Global State of Information Security Survey: Automotive

The fast growing sources of security incidents in the automotive industry

Security incidents and financial costs accelerate

Advances in telematics, networked manufacturing tools, and sensor-based equipment are transforming how automotive companies produce vehicles and work with business partners. They also have contributed to increased cybersecurity risks. Automotive firms report a 32% jump in detected incidents and a larger surge in financial losses. Employees remain the most-cited culprits, but incidents caused by hacktivists and competitors are rapidly increasing.

Putting the brakes on spending

Despite rising risks, information security spending among automotive companies declined in 2014. One explanation may be that some organizations are shifting vehicle security responsibilities --and security budgets --from IT to the research and development and design divisions.

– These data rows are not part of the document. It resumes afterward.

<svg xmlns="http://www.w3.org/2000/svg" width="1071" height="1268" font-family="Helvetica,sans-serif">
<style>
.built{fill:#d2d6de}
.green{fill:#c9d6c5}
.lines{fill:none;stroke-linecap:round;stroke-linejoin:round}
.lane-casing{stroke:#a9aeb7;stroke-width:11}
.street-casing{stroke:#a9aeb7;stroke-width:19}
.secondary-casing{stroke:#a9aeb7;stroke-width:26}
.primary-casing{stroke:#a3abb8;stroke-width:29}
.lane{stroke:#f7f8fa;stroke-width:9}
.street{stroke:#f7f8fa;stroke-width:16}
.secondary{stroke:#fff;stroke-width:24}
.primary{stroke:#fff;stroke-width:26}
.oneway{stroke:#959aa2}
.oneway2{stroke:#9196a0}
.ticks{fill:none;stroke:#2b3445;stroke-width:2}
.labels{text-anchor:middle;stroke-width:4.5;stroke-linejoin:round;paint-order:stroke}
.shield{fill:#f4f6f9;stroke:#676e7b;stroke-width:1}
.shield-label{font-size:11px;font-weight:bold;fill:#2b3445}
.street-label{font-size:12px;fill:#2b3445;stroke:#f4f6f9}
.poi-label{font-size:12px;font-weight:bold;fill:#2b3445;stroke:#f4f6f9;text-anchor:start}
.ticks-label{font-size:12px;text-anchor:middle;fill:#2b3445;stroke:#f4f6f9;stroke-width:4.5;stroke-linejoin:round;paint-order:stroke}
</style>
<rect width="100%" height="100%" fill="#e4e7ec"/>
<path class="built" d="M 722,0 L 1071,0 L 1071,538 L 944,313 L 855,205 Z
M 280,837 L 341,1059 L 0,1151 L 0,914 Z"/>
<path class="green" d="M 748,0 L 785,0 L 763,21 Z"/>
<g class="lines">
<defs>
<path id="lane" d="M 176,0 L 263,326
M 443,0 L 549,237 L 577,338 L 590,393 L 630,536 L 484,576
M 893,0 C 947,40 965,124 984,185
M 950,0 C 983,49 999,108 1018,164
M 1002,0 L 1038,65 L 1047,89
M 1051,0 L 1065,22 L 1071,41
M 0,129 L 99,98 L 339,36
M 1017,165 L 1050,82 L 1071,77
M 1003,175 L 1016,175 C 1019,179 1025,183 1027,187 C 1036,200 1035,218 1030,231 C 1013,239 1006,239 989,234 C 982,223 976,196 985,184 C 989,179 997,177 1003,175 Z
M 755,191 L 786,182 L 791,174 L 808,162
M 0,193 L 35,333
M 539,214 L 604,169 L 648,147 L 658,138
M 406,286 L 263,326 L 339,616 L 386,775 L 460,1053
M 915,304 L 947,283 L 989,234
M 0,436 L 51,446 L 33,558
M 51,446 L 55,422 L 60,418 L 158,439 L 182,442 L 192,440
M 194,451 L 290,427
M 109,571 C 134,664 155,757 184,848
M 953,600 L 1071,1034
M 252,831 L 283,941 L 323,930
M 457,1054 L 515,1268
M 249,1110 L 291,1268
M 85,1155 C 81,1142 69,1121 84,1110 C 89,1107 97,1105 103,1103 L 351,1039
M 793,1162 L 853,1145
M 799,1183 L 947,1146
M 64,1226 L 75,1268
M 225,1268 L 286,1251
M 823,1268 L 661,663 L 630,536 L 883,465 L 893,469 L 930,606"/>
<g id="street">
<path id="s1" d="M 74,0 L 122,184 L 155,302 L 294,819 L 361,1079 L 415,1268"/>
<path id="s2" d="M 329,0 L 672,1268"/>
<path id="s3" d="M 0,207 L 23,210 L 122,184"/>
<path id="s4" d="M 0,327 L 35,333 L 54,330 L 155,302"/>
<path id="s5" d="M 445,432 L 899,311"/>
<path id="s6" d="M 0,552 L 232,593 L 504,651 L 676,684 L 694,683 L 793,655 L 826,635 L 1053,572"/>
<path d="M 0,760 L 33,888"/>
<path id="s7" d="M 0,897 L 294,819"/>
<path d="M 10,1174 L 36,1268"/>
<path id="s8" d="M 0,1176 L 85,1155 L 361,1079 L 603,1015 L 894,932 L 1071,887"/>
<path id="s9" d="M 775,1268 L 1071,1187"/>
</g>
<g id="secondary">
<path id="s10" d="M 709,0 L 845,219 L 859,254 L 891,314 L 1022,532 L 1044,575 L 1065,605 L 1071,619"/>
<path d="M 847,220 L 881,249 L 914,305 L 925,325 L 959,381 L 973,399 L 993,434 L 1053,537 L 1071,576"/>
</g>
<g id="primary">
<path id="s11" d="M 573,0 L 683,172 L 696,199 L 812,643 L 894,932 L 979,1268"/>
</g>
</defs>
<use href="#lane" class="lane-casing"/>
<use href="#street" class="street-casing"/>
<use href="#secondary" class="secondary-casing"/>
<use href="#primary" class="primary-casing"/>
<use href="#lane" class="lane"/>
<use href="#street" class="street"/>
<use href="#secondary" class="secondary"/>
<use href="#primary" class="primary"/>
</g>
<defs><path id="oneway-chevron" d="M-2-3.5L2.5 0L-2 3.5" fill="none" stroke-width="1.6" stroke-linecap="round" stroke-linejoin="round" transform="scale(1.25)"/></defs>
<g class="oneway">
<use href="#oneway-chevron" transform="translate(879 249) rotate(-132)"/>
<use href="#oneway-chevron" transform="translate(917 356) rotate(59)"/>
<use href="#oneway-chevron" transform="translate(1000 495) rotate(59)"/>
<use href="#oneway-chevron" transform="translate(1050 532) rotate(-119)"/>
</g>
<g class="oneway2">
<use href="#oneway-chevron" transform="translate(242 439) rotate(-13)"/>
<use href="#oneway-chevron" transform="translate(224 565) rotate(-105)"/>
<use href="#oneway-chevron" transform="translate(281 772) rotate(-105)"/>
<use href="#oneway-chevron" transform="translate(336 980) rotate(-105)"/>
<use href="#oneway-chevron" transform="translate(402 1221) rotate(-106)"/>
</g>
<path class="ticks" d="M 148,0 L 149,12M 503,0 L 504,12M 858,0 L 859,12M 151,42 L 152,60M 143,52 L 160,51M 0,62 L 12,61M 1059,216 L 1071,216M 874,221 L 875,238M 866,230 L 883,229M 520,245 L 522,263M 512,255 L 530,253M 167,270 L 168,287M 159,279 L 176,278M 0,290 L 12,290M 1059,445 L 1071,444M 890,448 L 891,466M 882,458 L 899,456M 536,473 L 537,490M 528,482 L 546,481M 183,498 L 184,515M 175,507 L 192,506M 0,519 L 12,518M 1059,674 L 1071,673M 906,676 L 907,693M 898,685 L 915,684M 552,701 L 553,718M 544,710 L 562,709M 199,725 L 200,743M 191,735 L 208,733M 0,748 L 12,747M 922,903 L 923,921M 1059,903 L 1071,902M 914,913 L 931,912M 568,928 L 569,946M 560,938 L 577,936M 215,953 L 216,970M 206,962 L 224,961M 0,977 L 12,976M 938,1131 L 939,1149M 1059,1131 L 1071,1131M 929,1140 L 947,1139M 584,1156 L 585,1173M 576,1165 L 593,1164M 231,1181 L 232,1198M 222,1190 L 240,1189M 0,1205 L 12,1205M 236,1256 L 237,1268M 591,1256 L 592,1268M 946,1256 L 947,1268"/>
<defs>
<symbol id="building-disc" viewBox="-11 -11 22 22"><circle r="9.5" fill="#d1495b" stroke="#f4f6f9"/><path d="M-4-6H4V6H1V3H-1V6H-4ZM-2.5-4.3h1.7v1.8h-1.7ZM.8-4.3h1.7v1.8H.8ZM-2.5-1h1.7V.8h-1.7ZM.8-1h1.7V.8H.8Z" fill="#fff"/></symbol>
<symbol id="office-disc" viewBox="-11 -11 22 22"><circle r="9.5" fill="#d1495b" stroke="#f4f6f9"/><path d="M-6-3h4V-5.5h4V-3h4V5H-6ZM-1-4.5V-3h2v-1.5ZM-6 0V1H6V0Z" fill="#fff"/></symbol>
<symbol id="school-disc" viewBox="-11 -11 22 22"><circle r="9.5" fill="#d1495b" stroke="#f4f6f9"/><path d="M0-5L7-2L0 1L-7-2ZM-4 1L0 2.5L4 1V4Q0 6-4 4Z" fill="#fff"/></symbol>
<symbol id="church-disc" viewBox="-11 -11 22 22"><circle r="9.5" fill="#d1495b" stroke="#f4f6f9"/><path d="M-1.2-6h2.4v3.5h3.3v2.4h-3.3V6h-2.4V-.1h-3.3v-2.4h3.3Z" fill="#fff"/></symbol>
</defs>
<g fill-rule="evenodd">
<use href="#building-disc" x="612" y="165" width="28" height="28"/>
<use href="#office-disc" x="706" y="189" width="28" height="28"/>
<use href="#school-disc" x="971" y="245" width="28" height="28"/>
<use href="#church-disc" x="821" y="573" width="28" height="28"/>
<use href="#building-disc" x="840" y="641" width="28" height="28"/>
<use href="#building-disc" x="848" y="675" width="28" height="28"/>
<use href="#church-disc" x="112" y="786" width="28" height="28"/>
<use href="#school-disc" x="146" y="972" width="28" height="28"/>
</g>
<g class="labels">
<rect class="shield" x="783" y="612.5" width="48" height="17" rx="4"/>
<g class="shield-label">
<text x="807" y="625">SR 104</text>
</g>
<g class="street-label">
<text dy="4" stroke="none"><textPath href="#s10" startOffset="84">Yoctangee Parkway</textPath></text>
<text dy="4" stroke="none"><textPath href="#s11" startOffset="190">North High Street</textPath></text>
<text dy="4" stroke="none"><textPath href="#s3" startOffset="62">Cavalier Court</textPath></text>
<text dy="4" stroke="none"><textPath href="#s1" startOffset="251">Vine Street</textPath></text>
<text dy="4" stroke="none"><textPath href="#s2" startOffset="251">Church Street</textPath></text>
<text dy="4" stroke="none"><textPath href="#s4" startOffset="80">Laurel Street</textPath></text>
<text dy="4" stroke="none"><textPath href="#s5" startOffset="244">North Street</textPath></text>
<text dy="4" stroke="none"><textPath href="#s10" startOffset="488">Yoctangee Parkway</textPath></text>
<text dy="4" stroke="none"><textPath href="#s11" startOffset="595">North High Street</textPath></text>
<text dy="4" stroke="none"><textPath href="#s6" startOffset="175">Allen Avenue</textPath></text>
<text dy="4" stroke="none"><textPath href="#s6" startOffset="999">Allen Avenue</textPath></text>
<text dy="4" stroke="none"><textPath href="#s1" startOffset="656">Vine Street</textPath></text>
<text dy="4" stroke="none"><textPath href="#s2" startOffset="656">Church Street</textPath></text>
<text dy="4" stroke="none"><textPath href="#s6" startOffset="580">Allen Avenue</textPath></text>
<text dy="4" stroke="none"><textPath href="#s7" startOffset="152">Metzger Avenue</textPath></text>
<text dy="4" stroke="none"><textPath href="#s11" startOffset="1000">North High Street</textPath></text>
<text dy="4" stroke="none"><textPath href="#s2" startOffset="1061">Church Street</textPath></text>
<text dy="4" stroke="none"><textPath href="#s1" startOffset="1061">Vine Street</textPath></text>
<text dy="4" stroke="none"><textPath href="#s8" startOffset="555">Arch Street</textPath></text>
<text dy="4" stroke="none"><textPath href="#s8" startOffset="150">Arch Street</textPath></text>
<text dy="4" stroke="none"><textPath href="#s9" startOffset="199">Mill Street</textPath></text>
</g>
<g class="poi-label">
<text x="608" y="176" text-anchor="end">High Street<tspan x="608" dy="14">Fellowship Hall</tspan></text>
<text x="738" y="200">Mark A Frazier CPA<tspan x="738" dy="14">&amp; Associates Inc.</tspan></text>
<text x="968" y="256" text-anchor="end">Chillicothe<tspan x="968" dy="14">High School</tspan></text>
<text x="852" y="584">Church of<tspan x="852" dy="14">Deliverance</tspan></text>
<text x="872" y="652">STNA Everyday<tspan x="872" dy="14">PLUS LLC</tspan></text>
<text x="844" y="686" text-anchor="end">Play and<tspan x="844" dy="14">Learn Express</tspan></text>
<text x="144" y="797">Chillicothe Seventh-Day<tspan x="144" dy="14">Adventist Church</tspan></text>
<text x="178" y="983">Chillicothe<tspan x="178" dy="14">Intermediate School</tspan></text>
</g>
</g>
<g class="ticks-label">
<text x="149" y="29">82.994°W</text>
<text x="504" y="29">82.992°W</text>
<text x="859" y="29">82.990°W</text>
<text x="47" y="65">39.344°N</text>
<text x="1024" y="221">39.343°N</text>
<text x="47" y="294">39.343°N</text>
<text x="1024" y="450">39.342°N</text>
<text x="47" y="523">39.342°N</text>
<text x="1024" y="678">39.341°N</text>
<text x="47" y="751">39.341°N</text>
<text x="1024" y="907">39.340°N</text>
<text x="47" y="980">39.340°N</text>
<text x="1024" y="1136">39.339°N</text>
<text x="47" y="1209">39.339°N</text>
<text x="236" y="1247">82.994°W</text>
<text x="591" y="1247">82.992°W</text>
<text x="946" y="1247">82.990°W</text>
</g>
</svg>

The road to the Internet of Things

Individual automobiles, automotive operational systems, and IT are increasingly interconnected, which can increase risks to data security, privacy, and even human safety. Many businesses have begun the race toward the Internet of Things by offering telematics and real-time vehicle diagnostics --but have not implemented security safeguards for these services. What's more, managing risks will become increasingly challenging as more electronic data is shared among more partners and manufacturers.

Rising third-party risks

Assessing the security practices of connected business partners will become more important as the Internet of Things expands. Already, we have seen an uptick in threat actors who leverage connected business ecosystems and supply chains to access automotive companies' networks and data. Yet we found that many respondents do not have the due diligence processes, technologies, and people skills in place to address these sophisticated threats.

Gains in strategic safeguards

Despite declines in certain security practices, some organizations show progress in adopting fundamental security initiatives. More companies have hired a Chief Information Security Officer, for instance, and have taken steps to improve communications and create a top-down culture of security. We also found an increasing commitment to sharing information about security intelligence with external organizations.